塵舟這才沉下心來去探柳黛脈門,結果和蘇長青探查時一樣,眼前人就是白紙一張,什么也不會。
他收回手,席地而坐,直勾勾看著黑漆漆洞口思索半晌。
仿佛是終于想通了什么關隘,他從腰間抽一根拇指粗的竹筒,打開蓋,里頭跑出一只比先前蟲群生得更大的蠱蟲,顯然是母蠱,用以驅使蟲群。
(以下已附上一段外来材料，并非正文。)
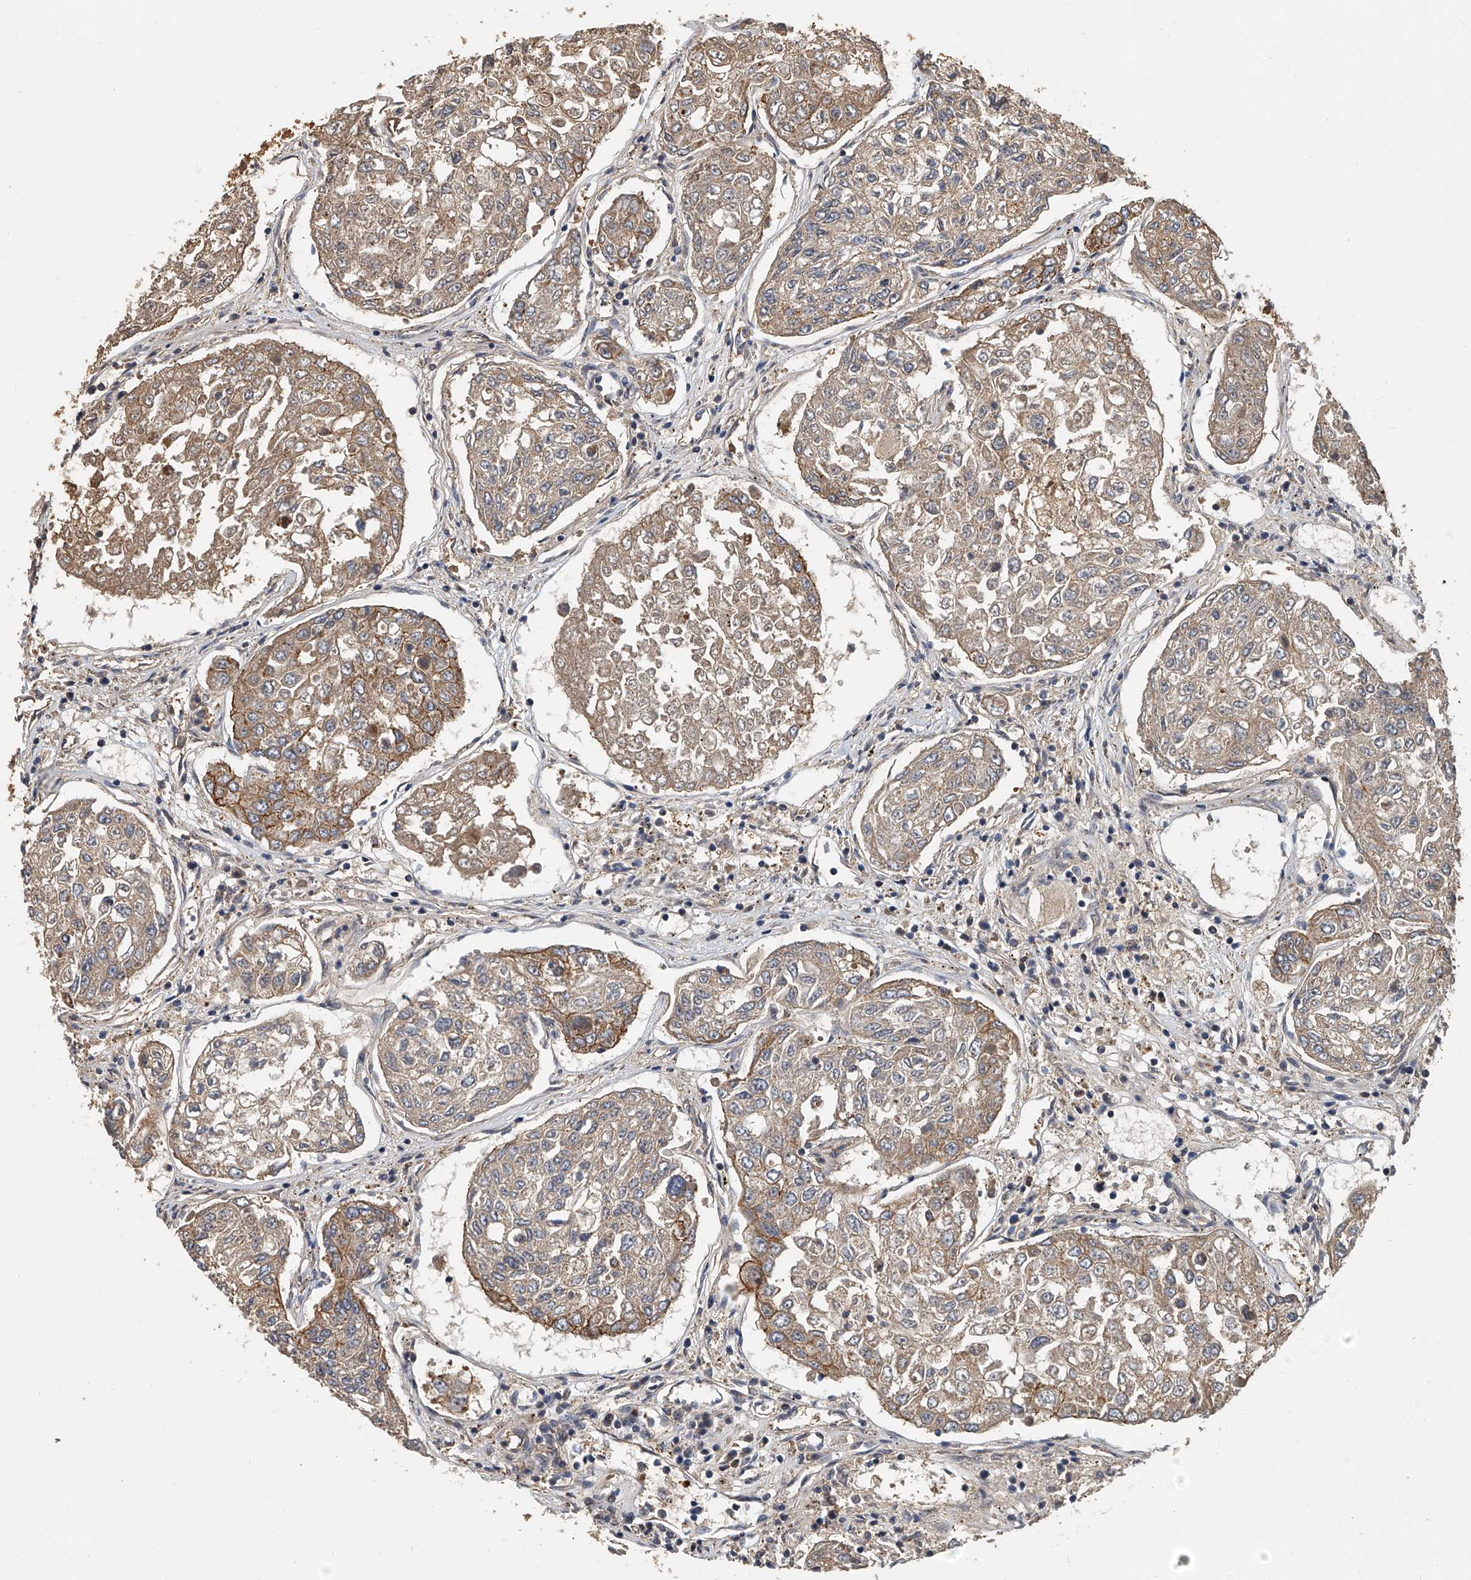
{"staining": {"intensity": "moderate", "quantity": "<25%", "location": "cytoplasmic/membranous"}, "tissue": "urothelial cancer", "cell_type": "Tumor cells", "image_type": "cancer", "snomed": [{"axis": "morphology", "description": "Urothelial carcinoma, High grade"}, {"axis": "topography", "description": "Lymph node"}, {"axis": "topography", "description": "Urinary bladder"}], "caption": "High-magnification brightfield microscopy of urothelial cancer stained with DAB (brown) and counterstained with hematoxylin (blue). tumor cells exhibit moderate cytoplasmic/membranous positivity is appreciated in about<25% of cells.", "gene": "CD200", "patient": {"sex": "male", "age": 51}}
只見那母蠱仿佛是得了令,落地便迅捷地往柳黛身上爬去。
蠱蟲借著衣帶爬上柳黛胸口,又順著身體起伏的曲線一路向上,細軟的觸角略過她蒼白的嘴唇,最終停在鼻息之間。
蠱蟲好斗,到死不休,如她體內(nèi)有蠱,那蠱蟲必定暴起,要與之一較高下。但眼下蠱蟲只一動不動地釘在柳黛人中處,不進也不退。
塵舟略想了想,便將呆愣愣的蠱蟲收回竹筒。復又伸手探一次脈,皺眉觀察許久也未發(fā)現(xiàn)不妥之處,這才放下柳黛手腕,守夜到天明。
將近日出,客棧內(nèi)仍是一片狼藉,小二哥罵罵咧咧收拾東西,感嘆這鎮(zhèn)上二十年沒來過江湖人,結果是來一波倒一次霉,比蒙人砸得還狠。
受傷的不止陳懷安一個,但其他人只是刀劍傷,只有陳懷安身上瘢痕片片,被蟲咬過的皮膚泛出詭異的紅,月光下紅得幾乎要躍出火星子來。
門中專攻醫(yī)術的師弟單故劍看過了也連連搖頭,“這毒從未見過,放眼中原,也難找出能解毒之人。”
單故劍年紀比蘇長青還大些,不過入門晚,也要稱蘇長青一聲師兄。
“解鈴還須系鈴人。”單故劍說。
“得找到那幫苗人。”蘇長青眉頭緊鎖,心知邪門歪道難以對付,現(xiàn)下,明搶恐怕不是辦法。
此時原本昏迷不醒的陳懷安突然翻騰起來,像是一條落在沙地里的魚,在床上翻來覆去不斷撲騰,口中喊著“娘啊……娘救救我…………我疼啊…………”
鄭彤慌忙沖到床邊,企圖安撫傷口似火灼的陳懷安,單故劍也一再探脈,但腦中空白,找不出解決之法,兩個人都只有轉過頭滿眼希冀的望向蘇長青。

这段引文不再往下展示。